Well, that would be several Republicans looking to enrage a base that is threatened by any act that hints at racial progress and eager to weigh in on someone who has yet to be named. That is the point, really, as these premature commenters obviously see this “Black woman” not as an individual person but rather a vaguely threatening symbol.

I admit it can be tiring to those of us called to constantly prove or perform American-ness (or expertise, for that matter), defined by whomever is doing the asking, but it’s a ritual that’s as American as apple pie.

Unsurprisingly, count on Senate Judiciary Committee members Josh Hawley and Ted Cruz, playing down to the crowd sizing them up as 2024 presidential material, to jump to the front of the ignominious line.

Hawley mumbled something about a “woke activist,” stringing together buzzwords sure to hit a nerve. I’m not sure why he would think Biden would use Hawley’s own strict litmus test when naming a justice, though the Republican from Missouri does think quite highly of himself.

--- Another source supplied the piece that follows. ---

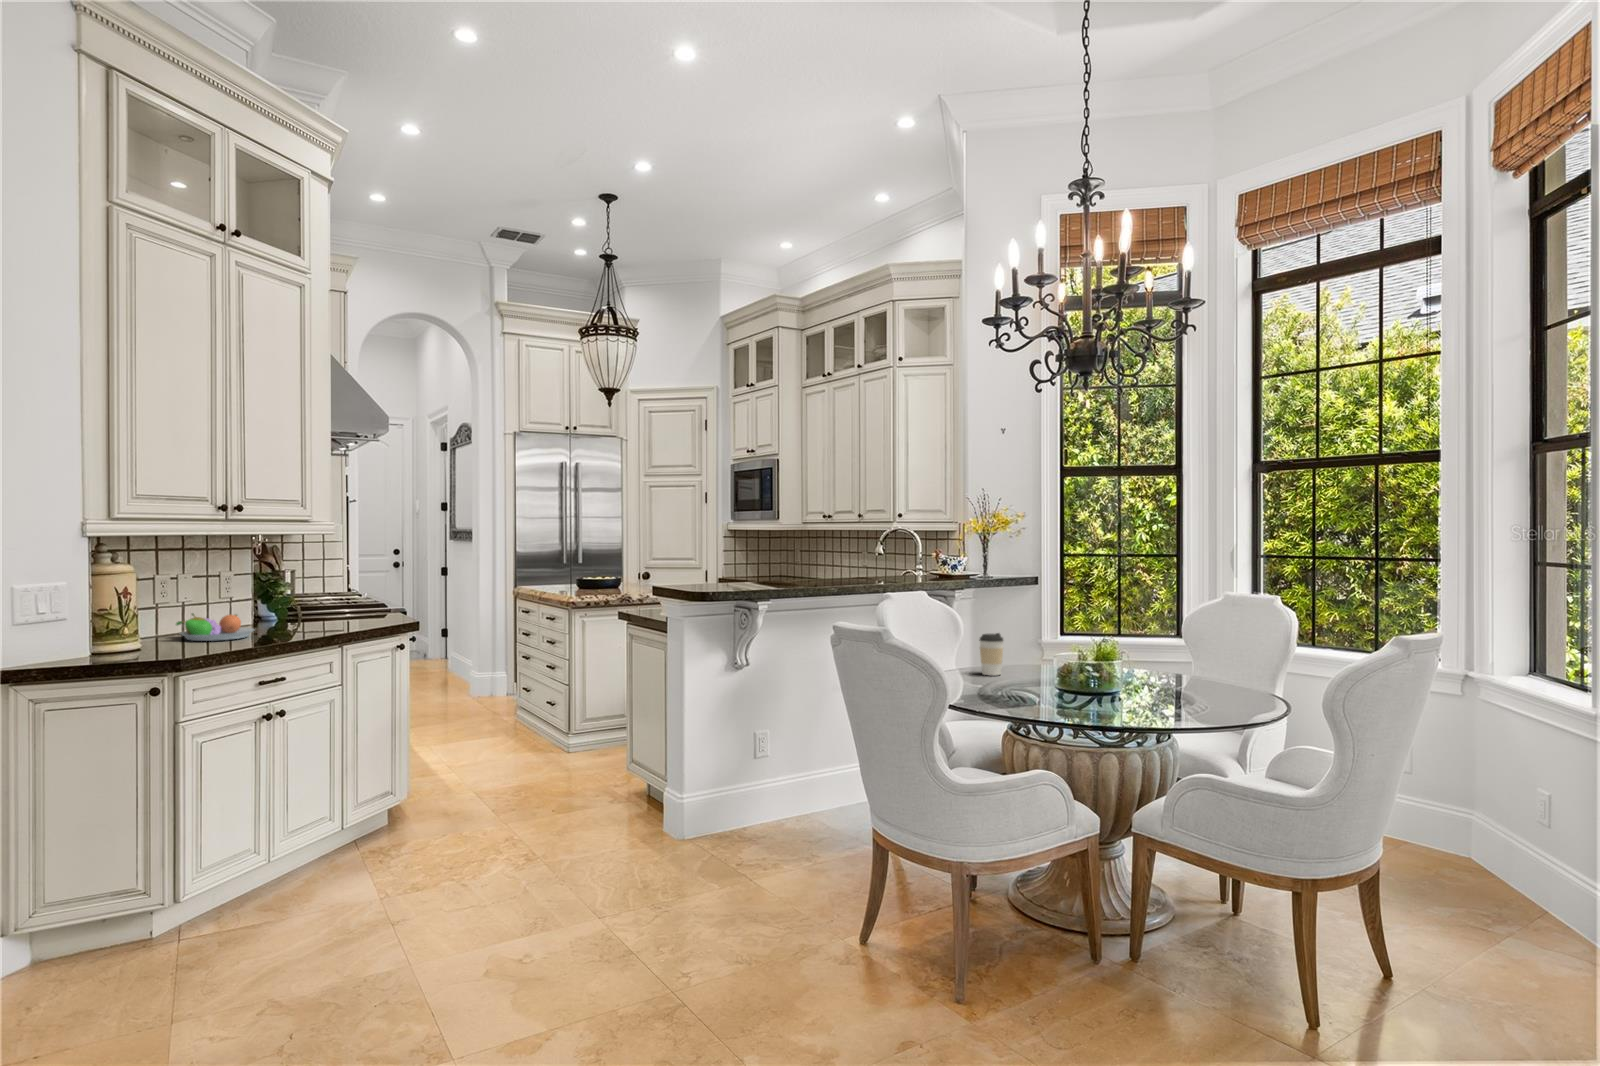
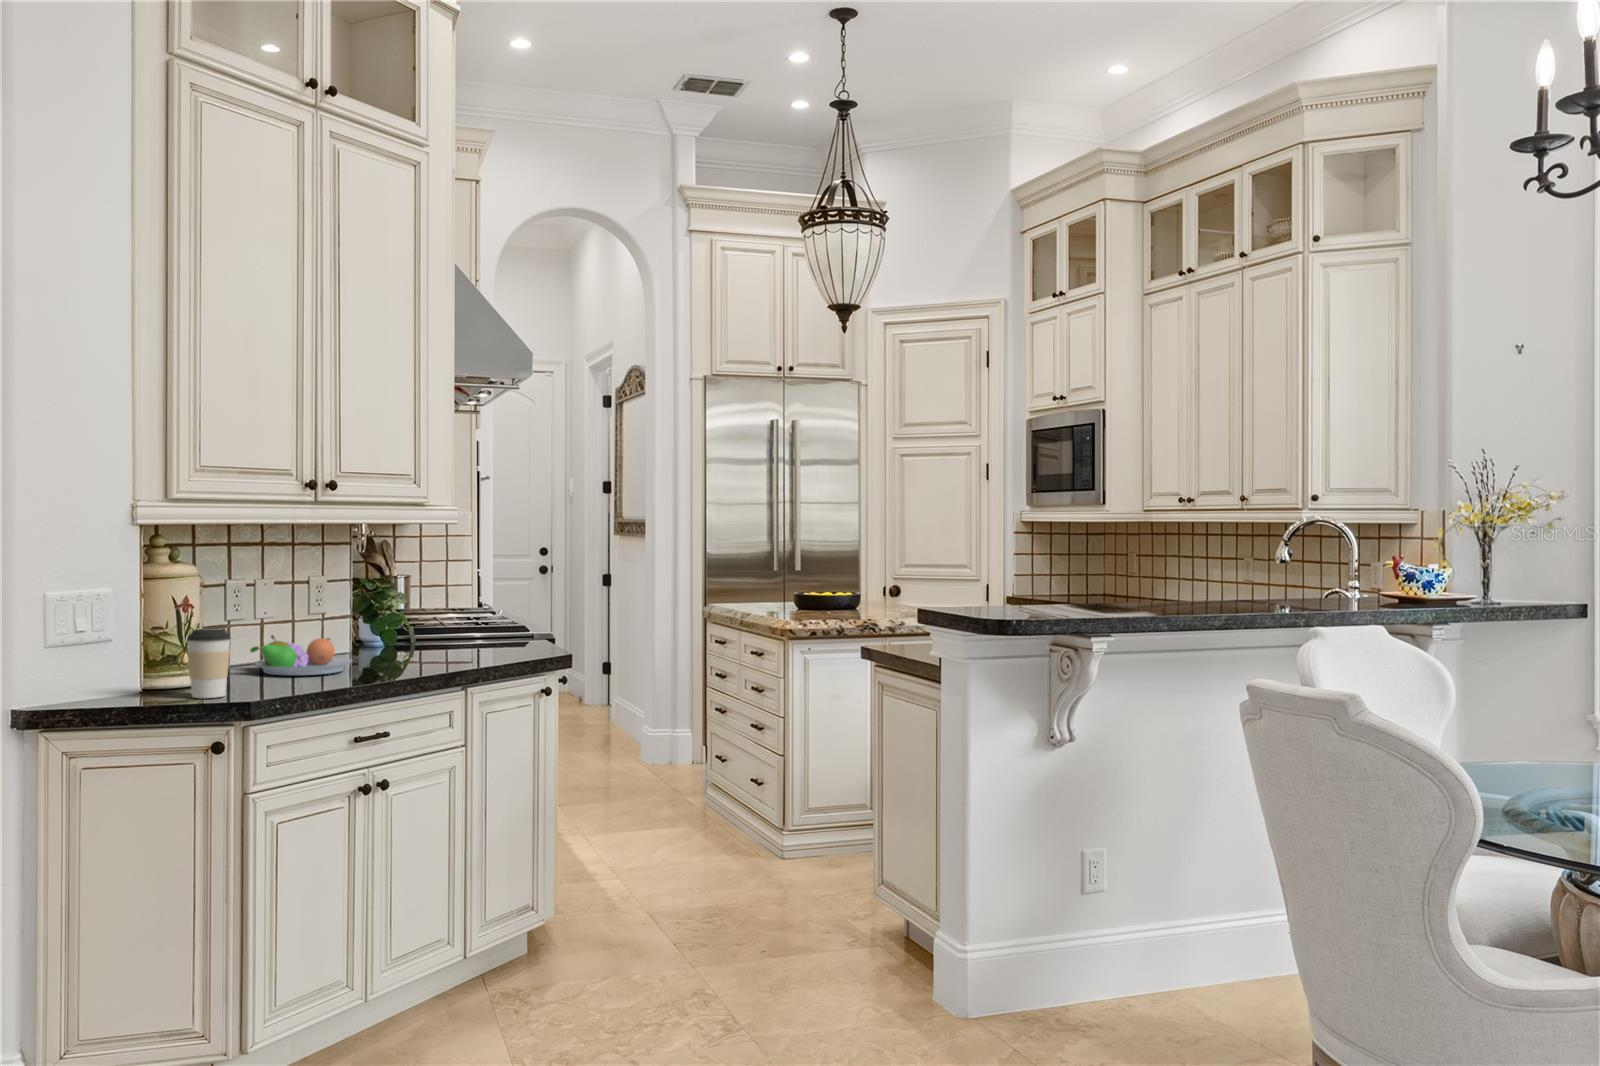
coffee cup: present [979,633,1003,676] -> present [187,628,231,698]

Cruz, who also falls into that category, has managed to offend even some Republicans with his comment that Biden’s promise is “offensive.” And since the Texan never knows when to stop, he had to add that it’s “an insult to Black women.”

Of all the things Cruz has been called, I don’t believe “spokesman for Black women” has ever been one of them.

GOP Sen. Lindsey Graham of South Carolina sounded quite reasonable as he endorsed a representative Supreme Court, and judged one of the women on the list, South Carolina federal District Judge J. Michelle Childs, as “fair-minded, highly gifted” and “one of the most decent people I’ve ever met.” That doesn’t mean she or any candidate would get his vote. But the fact that his calm and common sense made headlines shows how far the base sentiment of his party has fallen.

Maybe Graham remembers that there was no such hand-wringing when the GOP’s secular saint Ronald Reagan promised during his 1980 campaign to appoint a woman to the high court and followed through. Reagan, of course, did not have to say she would be white.

The fulfillment of Reagan’s pledge, Justice Sandra Day O’Connor, said she learned much from the court's first African American justice, Thurgood Marshall, with whom she served. Though they were far from politically aligned, when Marshall retired from the court in 1991, O’Connor said: “His was the eye of a lawyer who saw the deepest wounds in the social fabric and used law to help heal them. … His was the mouth of a man who knew the anguish of the silenced and gave them a voice.”

Amplifying rather than silencing a voice that might bring a different perspective to the highest court in the land is as American as it gets.